# Intro to ML: Preprocessing Data

## When and Why Preprocess?
Machine learning models work best when data is clean, consistent, and comparable. **Preprocessing** means preparing data so that it’s fair and understandable to your model.

Think about it like baking cookies—if your ingredients aren’t measured in the same units (cups vs. grams), the result might be… weird.

**Reasons to preprocess:**
- Fix messy or missing data.
- Put features on similar scales so no one feature dominates.
- Convert categories (like colors or fruit names) into numbers so computers can read them.

### 🍪 Example:
You’re building a model to predict which cookie recipe people like best. Your dataset includes:
- Sugar (grams)
- Baking time (minutes)
- Cookie type (chocolate chip, oatmeal, sugar)
- Rating (1–5 stars)

Before training your model, you’d want to:
1. Make sure sugar and baking time are in consistent units.
2. Convert cookie type into numbers.
3. Possibly scale features so that grams and minutes don’t overpower each other.

### 💡 Question 1:
Why might a model get confused if 'baking time' is measured in minutes but 'sugar' is in teaspoons?

## Scaling
Scaling ensures that features measured in different units don’t unfairly influence the model.

**Example:**
Imagine a model comparing two features:
- Height (in centimeters, ~100–200)
- Age (in years, ~1–100)

Without scaling, the model might think height matters more, simply because the numbers are larger.
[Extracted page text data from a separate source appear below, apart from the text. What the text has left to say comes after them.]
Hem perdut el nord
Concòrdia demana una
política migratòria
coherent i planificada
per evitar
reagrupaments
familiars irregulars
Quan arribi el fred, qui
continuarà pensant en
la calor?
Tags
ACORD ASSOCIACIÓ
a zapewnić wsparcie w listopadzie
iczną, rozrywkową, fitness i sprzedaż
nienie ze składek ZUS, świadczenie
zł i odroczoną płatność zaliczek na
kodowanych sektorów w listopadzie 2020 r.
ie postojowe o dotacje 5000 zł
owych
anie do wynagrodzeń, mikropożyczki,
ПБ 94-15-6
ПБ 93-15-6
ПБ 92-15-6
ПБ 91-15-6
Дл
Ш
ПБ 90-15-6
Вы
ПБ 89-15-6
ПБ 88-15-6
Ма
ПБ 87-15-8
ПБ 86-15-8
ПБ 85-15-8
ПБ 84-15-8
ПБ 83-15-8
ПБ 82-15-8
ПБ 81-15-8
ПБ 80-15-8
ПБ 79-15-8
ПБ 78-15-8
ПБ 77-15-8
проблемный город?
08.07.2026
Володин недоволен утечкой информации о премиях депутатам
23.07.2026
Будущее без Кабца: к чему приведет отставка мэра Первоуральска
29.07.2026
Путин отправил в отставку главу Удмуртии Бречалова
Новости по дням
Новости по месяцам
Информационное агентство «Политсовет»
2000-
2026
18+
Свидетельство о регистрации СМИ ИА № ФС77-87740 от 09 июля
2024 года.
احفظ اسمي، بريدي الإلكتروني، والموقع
**Two common types of scaling:**
- **Standard scaling**: centers data around 0, so most values fall between -1 and 1.
- **Min-max scaling**: squishes everything between 0 and 1.

### 🏀 Fun Example:
If you’re analyzing NBA player stats (height in cm, points per game, salary in dollars), you’d want to scale them before predicting something like “All-Star potential.” Otherwise, the model might think money = talent.

### 💡 Question 2:
Which would you use in this case—StandardScaler or MinMaxScaler—and why?

## Encoding
Models can’t understand words—they need numbers. **Encoding** is how we convert categories into numeric form.

**Two common encoding types:**
- **One-Hot Encoding**: Turns each category into a new column (useful for non-ordered categories).
  - Example: 'cookie type' → chocolate chip = [1,0,0], oatmeal = [0,1,0], sugar = [0,0,1].
- **Ordinal Encoding**: Assigns numeric ranks to ordered categories.
  - Example: 'spiciness' → low = 1, medium = 2, high = 3.
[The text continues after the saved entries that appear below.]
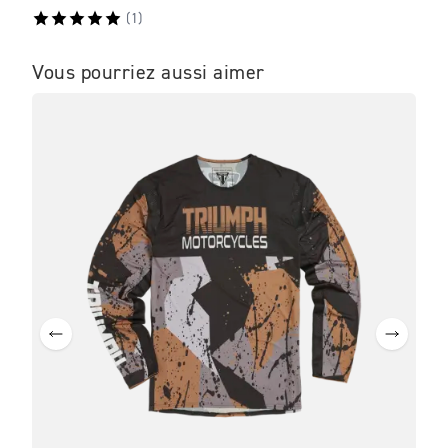
€240
(
1
)
Vous pourriez aussi aimer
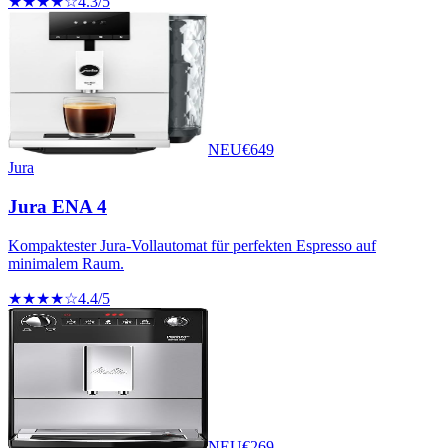
★★★★☆
4.3
/5
NEU
€
649
Jura
Jura ENA 4
Kompaktester Jura-Vollautomat für perfekten Espresso auf
minimalem Raum.
★★★★☆
4.4
/5
NEU
€
269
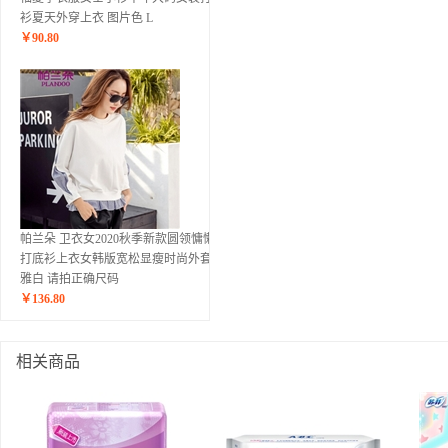
衫夏天外穿上衣 图片色 L
￥
90.80
帕兰朵 卫衣女2020秋季新款圆领慵懒风
打底衫上衣女韩版宽松显瘦时尚外套 典
雅白 请拍正确尺码
￥
136.80
相关商品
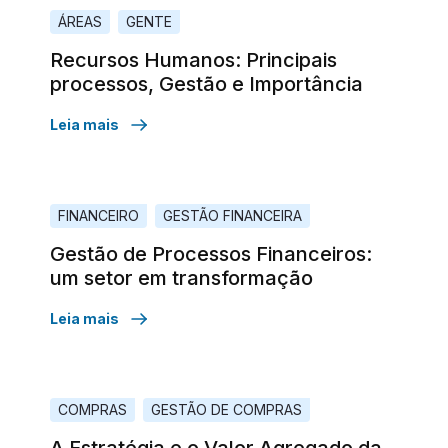
ÁREAS
GENTE
Recursos Humanos: Principais
processos, Gestão e Importância
Leia mais
FINANCEIRO
GESTÃO FINANCEIRA
Gestão de Processos Financeiros:
um setor em transformação
Leia mais
COMPRAS
GESTÃO DE COMPRAS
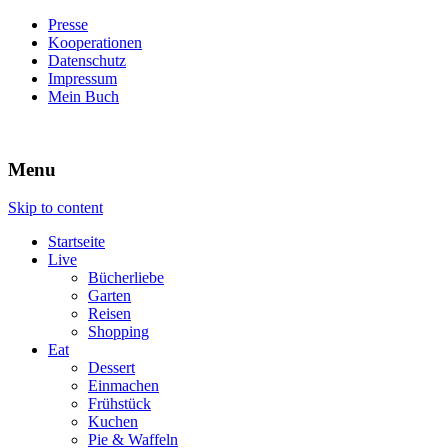
Presse
Kooperationen
Datenschutz
Impressum
Mein Buch
Live – Eat – Decorate
Villa König
Menu
Skip to content
Startseite
Live
Bücherliebe
Garten
Reisen
Shopping
Eat
Dessert
Einmachen
Frühstück
Kuchen
Pie & Waffeln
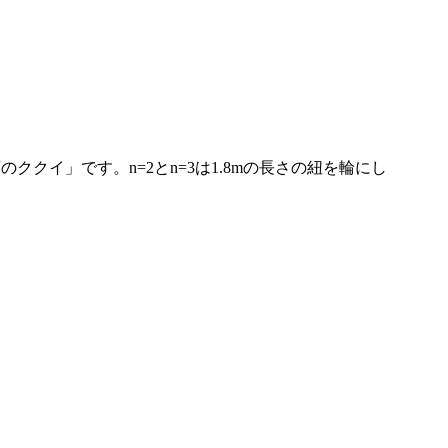
クイ」です。n=2とn=3は1.8mの長さの紐を輪にし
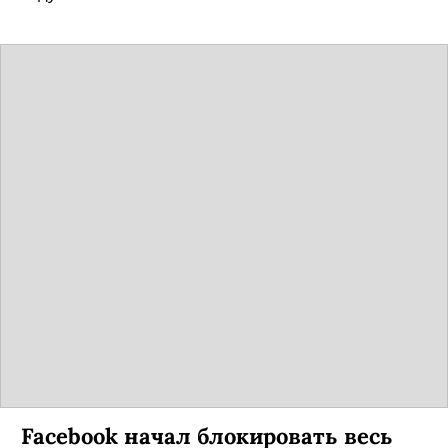
Facebook начал блокировать весь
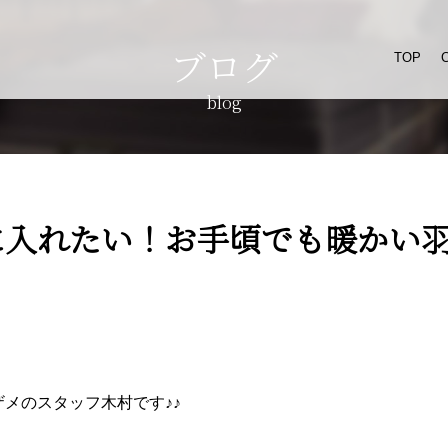
ブログ
TOP
blog
に入れたい！お手頃でも暖かい
メザメのスタッフ木村です♪♪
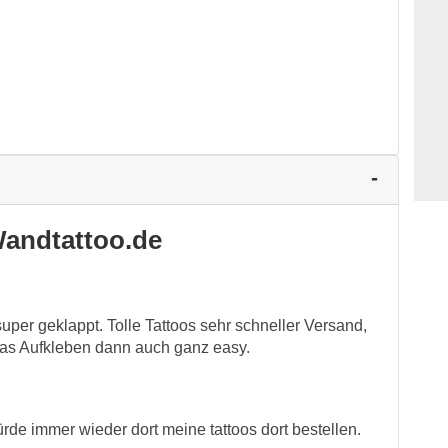
andtattoo.de
super geklappt. Tolle Tattoos sehr schneller Versand,
as Aufkleben dann auch ganz easy.
ürde immer wieder dort meine tattoos dort bestellen.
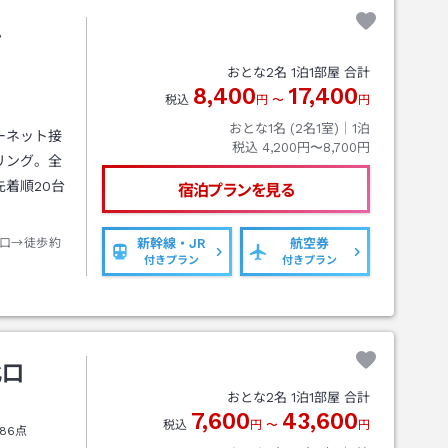
ル
おとな
2
名
1
泊
1
部屋 合計
8,400
17,400
税込
円
〜
円
おとな1名 (
2
名1室)｜
1
泊
ーネット接
税込
4,200円〜8,700円
リング。全
着順20台
宿泊プランを見る
口→徒歩約
新幹線・JR
航空券
付きプラン
付きプラン
北口
おとな
2
名
1
泊
1
部屋 合計
7,600
43,600
税込
円
〜
円
86点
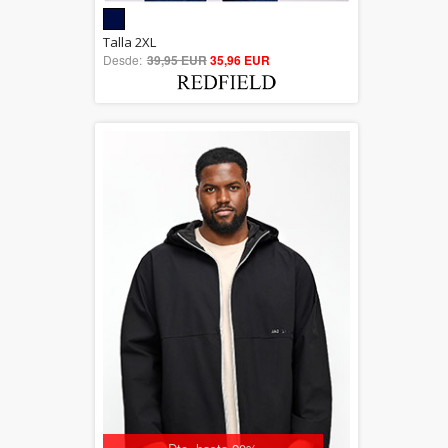
5.00
Talla 2XL
Desde:
39,95 EUR
out of 5
35,96 EUR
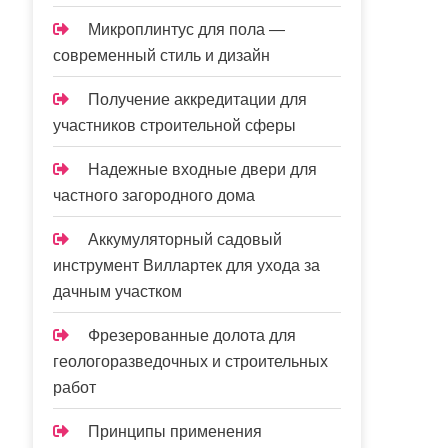
Микроплинтус для пола —
современный стиль и дизайн
Получение аккредитации для
участников строительной сферы
Надежные входные двери для
частного загородного дома
Аккумуляторный садовый
инструмент Виллартек для ухода за
дачным участком
Фрезерованные долота для
геологоразведочных и строительных
работ
Принципы применения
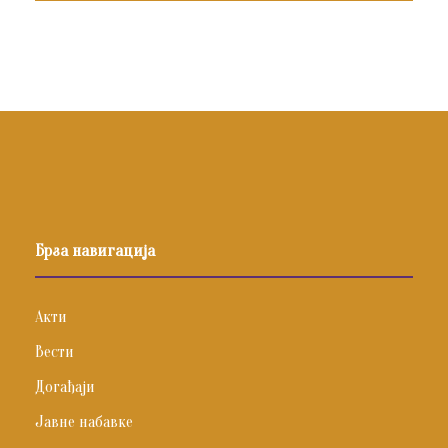
Брза навигација
Акти
Вести
Догађаји
Јавне набавке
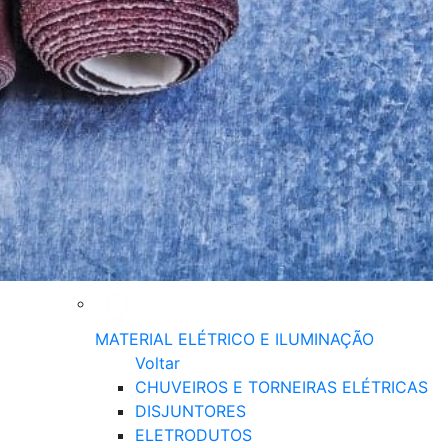
MATERIAL ELÉTRICO E ILUMINAÇÃO
Voltar
CHUVEIROS E TORNEIRAS ELÉTRICAS
DISJUNTORES
ELETRODUTOS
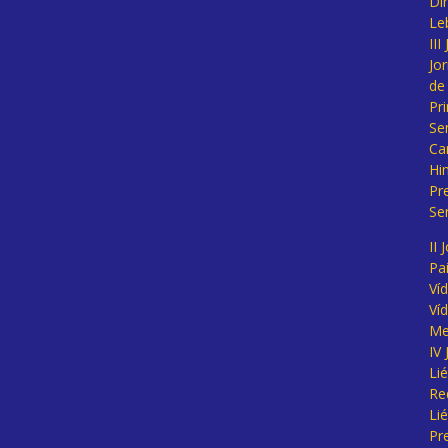
Di
Le
II
Jo
de
Pr
Se
Ca
Hi
Pr
Se
II 
Pa
Ví
Ví
Me
IV
Li
Re
Li
Pr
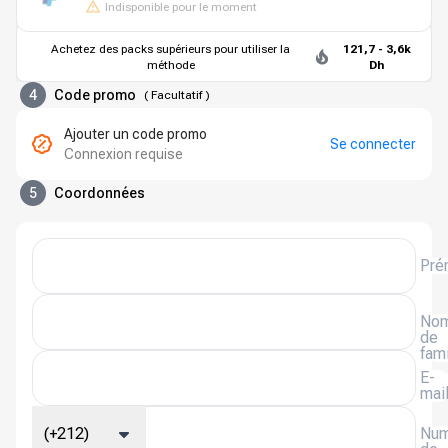
Indisponible pour le moment
Achetez des packs supérieurs pour utiliser la
121,7 - 3,6k
méthode
Dh
4
Code promo
(
Facultatif
)
Ajouter un code promo
Se connecter
Connexion requise
5
Coordonnées
Pré
No
de
fami
E-
mai
(+212)
Num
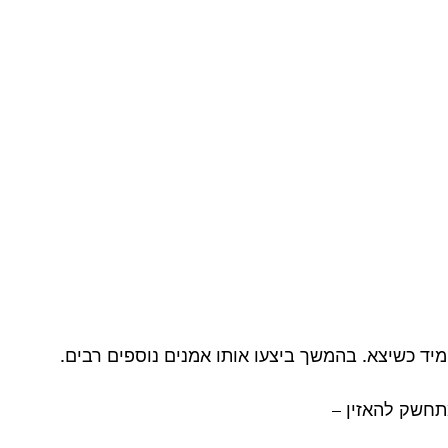
יד כשיצא. בהמשך ביצעו אותו אמנים נוספים רבים.
תחשק להאזין –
**Analogy:** If One-Hot Encoding is like making separate scoreboards for each team, Ordinal Encoding is like ranking teams 1st, 2nd, and 3rd.

### 🍦 Example:
You’re training an ice cream shop model to predict flavor popularity. The dataset includes flavor (vanilla, chocolate, strawberry) and average weekly sales.
You’d need to encode these flavors as numbers before training.

### 💡 Question 3:
Why might 'vanilla=1, chocolate=2, strawberry=3' be misleading for a model?
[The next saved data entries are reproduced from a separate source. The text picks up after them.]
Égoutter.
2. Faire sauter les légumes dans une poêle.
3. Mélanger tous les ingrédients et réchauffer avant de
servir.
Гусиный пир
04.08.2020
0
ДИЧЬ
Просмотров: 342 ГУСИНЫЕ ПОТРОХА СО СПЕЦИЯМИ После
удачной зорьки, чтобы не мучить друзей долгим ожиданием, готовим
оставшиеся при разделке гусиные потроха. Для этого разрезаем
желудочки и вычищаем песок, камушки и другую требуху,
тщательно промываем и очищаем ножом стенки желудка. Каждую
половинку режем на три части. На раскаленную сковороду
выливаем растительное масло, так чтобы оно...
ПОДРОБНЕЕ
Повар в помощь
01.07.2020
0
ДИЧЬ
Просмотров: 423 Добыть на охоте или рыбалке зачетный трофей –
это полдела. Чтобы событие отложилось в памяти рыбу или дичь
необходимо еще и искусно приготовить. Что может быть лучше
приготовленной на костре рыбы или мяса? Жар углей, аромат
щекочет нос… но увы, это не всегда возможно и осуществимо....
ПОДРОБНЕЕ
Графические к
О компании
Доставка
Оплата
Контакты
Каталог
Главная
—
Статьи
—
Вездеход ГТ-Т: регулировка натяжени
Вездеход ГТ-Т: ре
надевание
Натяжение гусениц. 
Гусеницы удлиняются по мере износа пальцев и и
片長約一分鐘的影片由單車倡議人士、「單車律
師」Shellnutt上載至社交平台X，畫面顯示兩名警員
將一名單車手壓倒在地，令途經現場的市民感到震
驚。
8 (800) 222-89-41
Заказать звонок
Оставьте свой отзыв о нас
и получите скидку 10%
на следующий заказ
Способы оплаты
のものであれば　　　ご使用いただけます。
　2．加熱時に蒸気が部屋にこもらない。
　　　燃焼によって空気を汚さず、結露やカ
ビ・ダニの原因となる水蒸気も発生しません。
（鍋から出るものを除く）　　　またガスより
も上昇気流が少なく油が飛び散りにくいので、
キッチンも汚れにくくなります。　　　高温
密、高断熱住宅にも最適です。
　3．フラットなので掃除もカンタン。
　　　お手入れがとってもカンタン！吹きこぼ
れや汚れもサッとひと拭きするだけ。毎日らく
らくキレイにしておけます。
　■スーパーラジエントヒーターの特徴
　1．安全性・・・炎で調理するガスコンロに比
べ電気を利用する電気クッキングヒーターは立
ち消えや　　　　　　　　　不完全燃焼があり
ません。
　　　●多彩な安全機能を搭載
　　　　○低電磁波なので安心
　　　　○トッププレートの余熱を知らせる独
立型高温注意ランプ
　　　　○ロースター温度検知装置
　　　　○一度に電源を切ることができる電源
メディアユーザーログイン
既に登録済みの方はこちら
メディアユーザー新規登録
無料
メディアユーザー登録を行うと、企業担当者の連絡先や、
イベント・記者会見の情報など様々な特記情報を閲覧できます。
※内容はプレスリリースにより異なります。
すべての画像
## Principal Component Analysis (PCA)
PCA is a way to **simplify complex data** by reducing the number of features, while keeping most of the important information.

**Imagine:** You have a 10-feature dataset of cookies (sugar, flour, butter, etc.). PCA can help compress those into 2–3 features that still describe most of the variation in recipes.

This makes it easier to visualize patterns and can speed up learning.

### 🎨 Fun Example:
Suppose you have 1,000 photos of sneakers with features like color intensity, texture, and brightness. PCA can reduce all that down to just two “summary” features that let you plot the shoes in 2D—red vs. blue shoes might form distinct clusters.

**However:** Reducing too much can mean losing key details (like brand logos or unique designs).

### 💡 Discussion Prompt:
If you reduced 1,000 sneaker features to just 2, what might the model lose in its ability to classify shoes?

## Key Takeaways
- **Preprocessing** prepares your data to be fair and consistent.
- **Scaling** ensures features measured in different units don’t overpower one another.
- **Encoding** lets computers understand categorical data.
- **PCA** reduces complexity while keeping the main patterns.

**In short:** Before teaching a computer to learn, make sure the data speaks the same language!